Hinsichtlich des Umfangs der Korrektur ergibt sich eine gewisse Bindung der Finanzbehörde. Sie kann nun nicht mehr – anders als wenn die Festsetzung des VZ ebenfalls angefochten ist – ihr Ermessen hinsichtlich der Beurteilungskriterien zulasten des Beteiligten erneut ausüben. Soweit die einzelnen Zumessungsgesichtspunkte durch die Minderung der Bemessungsgrundlage nicht berührt werden, ist die Finanzbehörde infolge der Bestandskraft der Festsetzung an deren bisherige Bewertung gebunden.
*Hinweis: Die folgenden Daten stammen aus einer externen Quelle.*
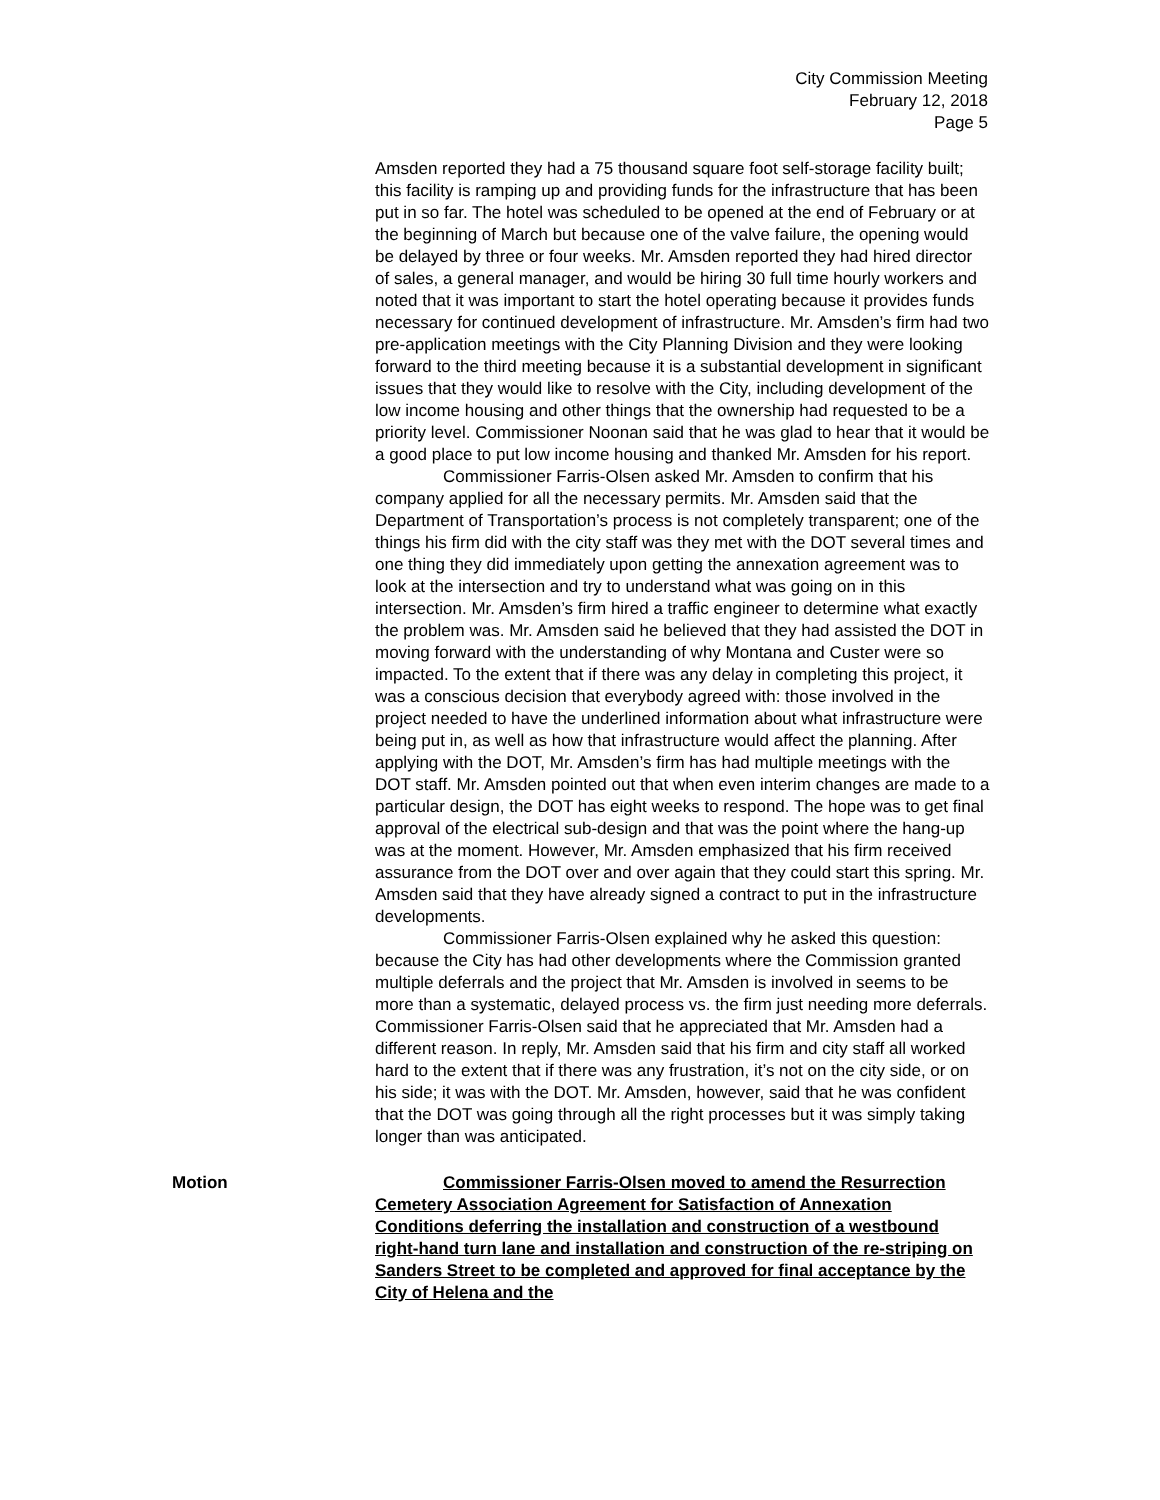City Commission Meeting
February 12, 2018
Page 5
Amsden reported they had a 75 thousand square foot self-storage facility built; this facility is ramping up and providing funds for the infrastructure that has been put in so far. The hotel was scheduled to be opened at the end of February or at the beginning of March but because one of the valve failure, the opening would be delayed by three or four weeks. Mr. Amsden reported they had hired director of sales, a general manager, and would be hiring 30 full time hourly workers and noted that it was important to start the hotel operating because it provides funds necessary for continued development of infrastructure. Mr. Amsden’s firm had two pre-application meetings with the City Planning Division and they were looking forward to the third meeting because it is a substantial development in significant issues that they would like to resolve with the City, including development of the low income housing and other things that the ownership had requested to be a priority level. Commissioner Noonan said that he was glad to hear that it would be a good place to put low income housing and thanked Mr. Amsden for his report.
Commissioner Farris-Olsen asked Mr. Amsden to confirm that his company applied for all the necessary permits. Mr. Amsden said that the Department of Transportation’s process is not completely transparent; one of the things his firm did with the city staff was they met with the DOT several times and one thing they did immediately upon getting the annexation agreement was to look at the intersection and try to understand what was going on in this intersection. Mr. Amsden’s firm hired a traffic engineer to determine what exactly the problem was. Mr. Amsden said he believed that they had assisted the DOT in moving forward with the understanding of why Montana and Custer were so impacted. To the extent that if there was any delay in completing this project, it was a conscious decision that everybody agreed with: those involved in the project needed to have the underlined information about what infrastructure were being put in, as well as how that infrastructure would affect the planning. After applying with the DOT, Mr. Amsden’s firm has had multiple meetings with the DOT staff. Mr. Amsden pointed out that when even interim changes are made to a particular design, the DOT has eight weeks to respond. The hope was to get final approval of the electrical sub-design and that was the point where the hang-up was at the moment. However, Mr. Amsden emphasized that his firm received assurance from the DOT over and over again that they could start this spring. Mr. Amsden said that they have already signed a contract to put in the infrastructure developments.
Commissioner Farris-Olsen explained why he asked this question: because the City has had other developments where the Commission granted multiple deferrals and the project that Mr. Amsden is involved in seems to be more than a systematic, delayed process vs. the firm just needing more deferrals. Commissioner Farris-Olsen said that he appreciated that Mr. Amsden had a different reason. In reply, Mr. Amsden said that his firm and city staff all worked hard to the extent that if there was any frustration, it’s not on the city side, or on his side; it was with the DOT. Mr. Amsden, however, said that he was confident that the DOT was going through all the right processes but it was simply taking longer than was anticipated.
Motion Commissioner Farris-Olsen moved to amend the Resurrection Cemetery Association Agreement for Satisfaction of Annexation Conditions deferring the installation and construction of a westbound right-hand turn lane and installation and construction of the re-striping on Sanders Street to be completed and approved for final acceptance by the City of Helena and the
Da durch die Minderung der Bemessungsgrundlage sowohl die Höhe des verbleibenden Zahlungsanspruchs, der aus der Pflichtverletzung gezogene Vorteil sowie der Grad des Verschuldens beeinflusst werden, reicht eine linear proportionale Minderung des Verspätungszuschlags i. d. R. nicht aus.[7]

[1] M. Frotscher, in Schwarz/Pahlke/Keß, AO/FGO, Erl. zu § 130 AO.
[2] Vgl. entsprechend BFH v. 8.12.1975, GrS 1/75, BStBl III 1976, 262, 264 für den Säumniszuschlag; vgl. entsprechend für die Aussetzungszinsen BFH v. 20.5.1987, II R 44/84, BStBl II 1988, 229.
[4] Pahlke, in Schwarz/Pahlke/Keß, AO/FGO, Erl. zu § 5 AO.